EXTRACTED RECORDS:

####################

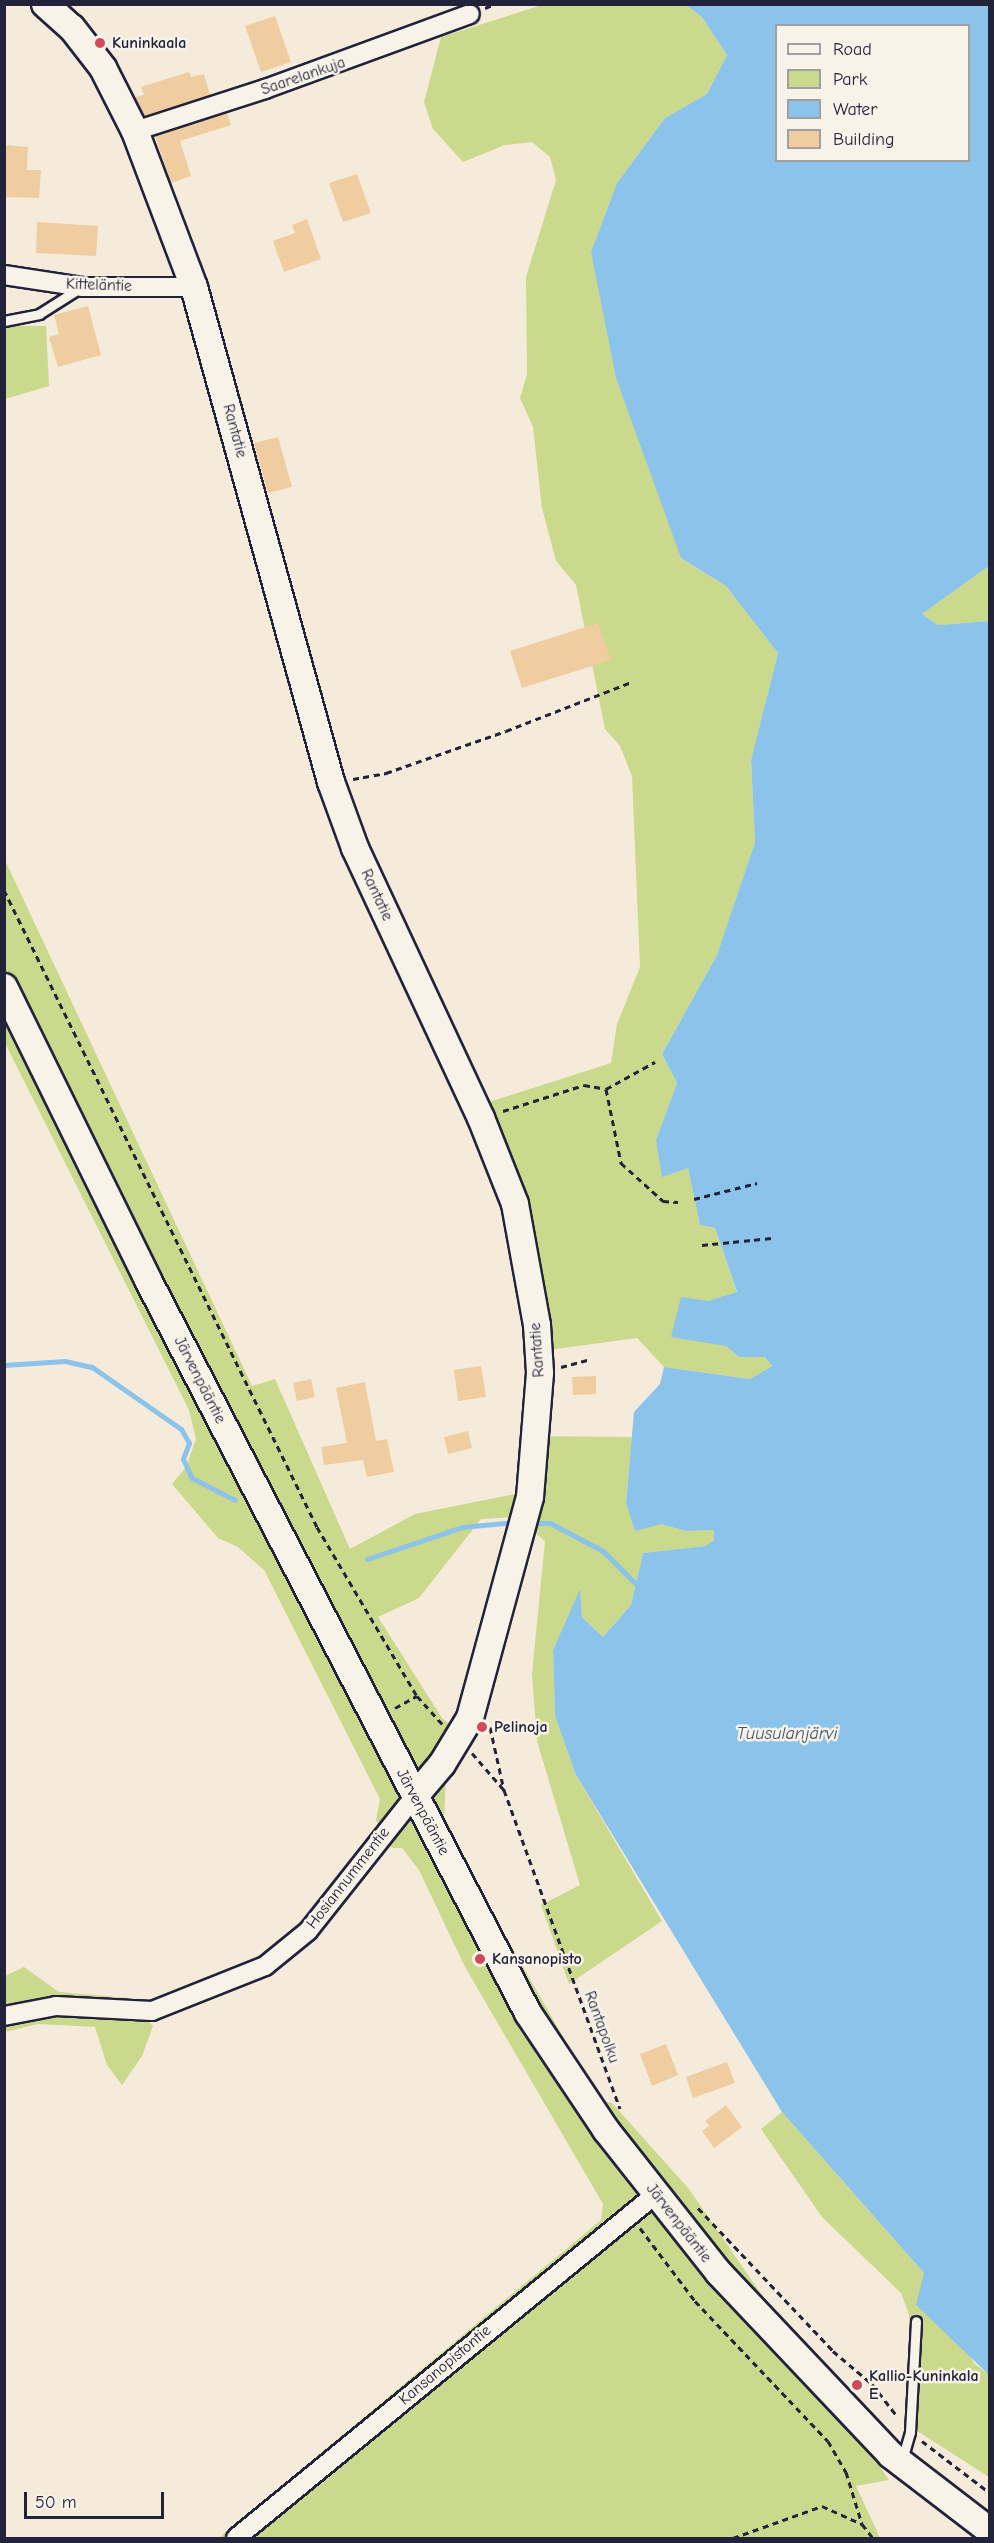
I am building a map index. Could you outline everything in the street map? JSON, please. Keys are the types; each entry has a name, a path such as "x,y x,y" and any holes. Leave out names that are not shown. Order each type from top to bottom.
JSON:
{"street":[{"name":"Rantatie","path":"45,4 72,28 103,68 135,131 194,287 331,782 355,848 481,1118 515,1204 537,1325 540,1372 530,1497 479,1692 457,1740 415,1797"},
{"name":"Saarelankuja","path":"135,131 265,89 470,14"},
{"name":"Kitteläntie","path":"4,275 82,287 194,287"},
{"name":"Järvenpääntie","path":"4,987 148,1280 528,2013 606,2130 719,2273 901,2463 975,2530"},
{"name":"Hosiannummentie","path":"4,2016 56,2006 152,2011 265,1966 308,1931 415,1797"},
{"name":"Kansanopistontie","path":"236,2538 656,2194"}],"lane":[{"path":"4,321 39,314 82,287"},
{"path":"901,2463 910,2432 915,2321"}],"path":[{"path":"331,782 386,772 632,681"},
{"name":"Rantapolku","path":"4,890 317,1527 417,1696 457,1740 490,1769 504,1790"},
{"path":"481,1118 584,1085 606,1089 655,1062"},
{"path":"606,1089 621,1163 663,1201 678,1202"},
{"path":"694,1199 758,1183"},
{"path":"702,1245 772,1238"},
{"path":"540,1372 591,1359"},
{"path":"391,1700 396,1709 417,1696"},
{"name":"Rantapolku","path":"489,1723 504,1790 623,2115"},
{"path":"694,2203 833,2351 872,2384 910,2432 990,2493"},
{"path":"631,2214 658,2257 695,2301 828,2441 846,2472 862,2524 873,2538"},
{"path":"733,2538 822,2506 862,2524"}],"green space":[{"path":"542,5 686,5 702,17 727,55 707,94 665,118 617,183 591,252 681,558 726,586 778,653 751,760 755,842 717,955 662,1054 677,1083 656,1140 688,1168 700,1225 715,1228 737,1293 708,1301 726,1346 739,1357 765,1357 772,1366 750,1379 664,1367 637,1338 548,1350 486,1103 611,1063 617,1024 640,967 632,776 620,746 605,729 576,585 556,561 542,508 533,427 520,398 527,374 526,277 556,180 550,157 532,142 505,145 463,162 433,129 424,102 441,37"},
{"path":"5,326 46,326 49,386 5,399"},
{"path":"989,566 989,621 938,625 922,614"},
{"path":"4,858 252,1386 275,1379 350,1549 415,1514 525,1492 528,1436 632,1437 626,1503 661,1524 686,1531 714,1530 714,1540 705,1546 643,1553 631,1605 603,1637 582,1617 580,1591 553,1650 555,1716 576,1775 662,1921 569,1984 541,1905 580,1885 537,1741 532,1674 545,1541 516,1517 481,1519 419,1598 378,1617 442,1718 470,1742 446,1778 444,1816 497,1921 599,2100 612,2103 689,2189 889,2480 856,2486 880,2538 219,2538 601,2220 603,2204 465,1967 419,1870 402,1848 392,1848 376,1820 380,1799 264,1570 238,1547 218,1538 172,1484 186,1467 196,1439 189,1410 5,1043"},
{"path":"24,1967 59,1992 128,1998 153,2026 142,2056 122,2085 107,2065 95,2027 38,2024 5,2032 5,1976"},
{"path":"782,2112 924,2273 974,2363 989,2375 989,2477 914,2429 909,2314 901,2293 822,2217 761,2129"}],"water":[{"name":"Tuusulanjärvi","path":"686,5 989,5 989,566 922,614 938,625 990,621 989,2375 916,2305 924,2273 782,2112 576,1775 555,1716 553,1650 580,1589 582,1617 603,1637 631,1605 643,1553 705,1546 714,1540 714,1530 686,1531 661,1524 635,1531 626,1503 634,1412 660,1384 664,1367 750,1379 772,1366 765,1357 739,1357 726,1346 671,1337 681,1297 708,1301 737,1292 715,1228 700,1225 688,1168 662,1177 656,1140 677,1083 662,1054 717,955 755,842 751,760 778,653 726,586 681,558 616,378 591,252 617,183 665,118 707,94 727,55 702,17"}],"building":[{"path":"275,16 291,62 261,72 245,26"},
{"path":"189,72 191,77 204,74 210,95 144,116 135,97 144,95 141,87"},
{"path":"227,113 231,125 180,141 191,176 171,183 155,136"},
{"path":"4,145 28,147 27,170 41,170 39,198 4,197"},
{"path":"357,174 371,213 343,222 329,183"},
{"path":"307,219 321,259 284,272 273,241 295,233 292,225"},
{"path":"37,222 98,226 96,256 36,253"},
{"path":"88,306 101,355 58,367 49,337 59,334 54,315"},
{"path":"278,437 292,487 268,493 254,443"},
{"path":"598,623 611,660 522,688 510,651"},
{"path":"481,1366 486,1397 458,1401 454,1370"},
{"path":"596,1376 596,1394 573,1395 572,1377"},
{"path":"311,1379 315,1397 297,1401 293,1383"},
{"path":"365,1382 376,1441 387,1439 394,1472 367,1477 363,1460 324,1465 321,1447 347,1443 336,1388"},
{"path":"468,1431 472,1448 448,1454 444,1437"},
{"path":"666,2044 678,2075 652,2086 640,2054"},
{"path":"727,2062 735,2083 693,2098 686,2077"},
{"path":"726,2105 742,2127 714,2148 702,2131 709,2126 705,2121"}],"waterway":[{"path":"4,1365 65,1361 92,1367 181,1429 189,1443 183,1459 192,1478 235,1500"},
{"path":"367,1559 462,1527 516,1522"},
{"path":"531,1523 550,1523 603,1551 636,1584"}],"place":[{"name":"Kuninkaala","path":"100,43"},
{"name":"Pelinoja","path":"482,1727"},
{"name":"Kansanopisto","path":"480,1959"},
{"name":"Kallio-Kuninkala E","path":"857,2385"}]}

####################

DIRECTIONS: Repeat every record above exactly. The pictures do not belong in the copy.

OUTPUT:
I am building a map index. Could you outline everything in the street map? JSON, please. Keys are the types; each entry has a name, a path such as "x,y x,y" and any holes. Leave out names that are not shown. Order each type from top to bottom.
JSON:
{"street":[{"name":"Rantatie","path":"45,4 72,28 103,68 135,131 194,287 331,782 355,848 481,1118 515,1204 537,1325 540,1372 530,1497 479,1692 457,1740 415,1797"},
{"name":"Saarelankuja","path":"135,131 265,89 470,14"},
{"name":"Kitteläntie","path":"4,275 82,287 194,287"},
{"name":"Järvenpääntie","path":"4,987 148,1280 528,2013 606,2130 719,2273 901,2463 975,2530"},
{"name":"Hosiannummentie","path":"4,2016 56,2006 152,2011 265,1966 308,1931 415,1797"},
{"name":"Kansanopistontie","path":"236,2538 656,2194"}],"lane":[{"path":"4,321 39,314 82,287"},
{"path":"901,2463 910,2432 915,2321"}],"path":[{"path":"331,782 386,772 632,681"},
{"name":"Rantapolku","path":"4,890 317,1527 417,1696 457,1740 490,1769 504,1790"},
{"path":"481,1118 584,1085 606,1089 655,1062"},
{"path":"606,1089 621,1163 663,1201 678,1202"},
{"path":"694,1199 758,1183"},
{"path":"702,1245 772,1238"},
{"path":"540,1372 591,1359"},
{"path":"391,1700 396,1709 417,1696"},
{"name":"Rantapolku","path":"489,1723 504,1790 623,2115"},
{"path":"694,2203 833,2351 872,2384 910,2432 990,2493"},
{"path":"631,2214 658,2257 695,2301 828,2441 846,2472 862,2524 873,2538"},
{"path":"733,2538 822,2506 862,2524"}],"green space":[{"path":"542,5 686,5 702,17 727,55 707,94 665,118 617,183 591,252 681,558 726,586 778,653 751,760 755,842 717,955 662,1054 677,1083 656,1140 688,1168 700,1225 715,1228 737,1293 708,1301 726,1346 739,1357 765,1357 772,1366 750,1379 664,1367 637,1338 548,1350 486,1103 611,1063 617,1024 640,967 632,776 620,746 605,729 576,585 556,561 542,508 533,427 520,398 527,374 526,277 556,180 550,157 532,142 505,145 463,162 433,129 424,102 441,37"},
{"path":"5,326 46,326 49,386 5,399"},
{"path":"989,566 989,621 938,625 922,614"},
{"path":"4,858 252,1386 275,1379 350,1549 415,1514 525,1492 528,1436 632,1437 626,1503 661,1524 686,1531 714,1530 714,1540 705,1546 643,1553 631,1605 603,1637 582,1617 580,1591 553,1650 555,1716 576,1775 662,1921 569,1984 541,1905 580,1885 537,1741 532,1674 545,1541 516,1517 481,1519 419,1598 378,1617 442,1718 470,1742 446,1778 444,1816 497,1921 599,2100 612,2103 689,2189 889,2480 856,2486 880,2538 219,2538 601,2220 603,2204 465,1967 419,1870 402,1848 392,1848 376,1820 380,1799 264,1570 238,1547 218,1538 172,1484 186,1467 196,1439 189,1410 5,1043"},
{"path":"24,1967 59,1992 128,1998 153,2026 142,2056 122,2085 107,2065 95,2027 38,2024 5,2032 5,1976"},
{"path":"782,2112 924,2273 974,2363 989,2375 989,2477 914,2429 909,2314 901,2293 822,2217 761,2129"}],"water":[{"name":"Tuusulanjärvi","path":"686,5 989,5 989,566 922,614 938,625 990,621 989,2375 916,2305 924,2273 782,2112 576,1775 555,1716 553,1650 580,1589 582,1617 603,1637 631,1605 643,1553 705,1546 714,1540 714,1530 686,1531 661,1524 635,1531 626,1503 634,1412 660,1384 664,1367 750,1379 772,1366 765,1357 739,1357 726,1346 671,1337 681,1297 708,1301 737,1292 715,1228 700,1225 688,1168 662,1177 656,1140 677,1083 662,1054 717,955 755,842 751,760 778,653 726,586 681,558 616,378 591,252 617,183 665,118 707,94 727,55 702,17"}],"building":[{"path":"275,16 291,62 261,72 245,26"},
{"path":"189,72 191,77 204,74 210,95 144,116 135,97 144,95 141,87"},
{"path":"227,113 231,125 180,141 191,176 171,183 155,136"},
{"path":"4,145 28,147 27,170 41,170 39,198 4,197"},
{"path":"357,174 371,213 343,222 329,183"},
{"path":"307,219 321,259 284,272 273,241 295,233 292,225"},
{"path":"37,222 98,226 96,256 36,253"},
{"path":"88,306 101,355 58,367 49,337 59,334 54,315"},
{"path":"278,437 292,487 268,493 254,443"},
{"path":"598,623 611,660 522,688 510,651"},
{"path":"481,1366 486,1397 458,1401 454,1370"},
{"path":"596,1376 596,1394 573,1395 572,1377"},
{"path":"311,1379 315,1397 297,1401 293,1383"},
{"path":"365,1382 376,1441 387,1439 394,1472 367,1477 363,1460 324,1465 321,1447 347,1443 336,1388"},
{"path":"468,1431 472,1448 448,1454 444,1437"},
{"path":"666,2044 678,2075 652,2086 640,2054"},
{"path":"727,2062 735,2083 693,2098 686,2077"},
{"path":"726,2105 742,2127 714,2148 702,2131 709,2126 705,2121"}],"waterway":[{"path":"4,1365 65,1361 92,1367 181,1429 189,1443 183,1459 192,1478 235,1500"},
{"path":"367,1559 462,1527 516,1522"},
{"path":"531,1523 550,1523 603,1551 636,1584"}],"place":[{"name":"Kuninkaala","path":"100,43"},
{"name":"Pelinoja","path":"482,1727"},
{"name":"Kansanopisto","path":"480,1959"},
{"name":"Kallio-Kuninkala E","path":"857,2385"}]}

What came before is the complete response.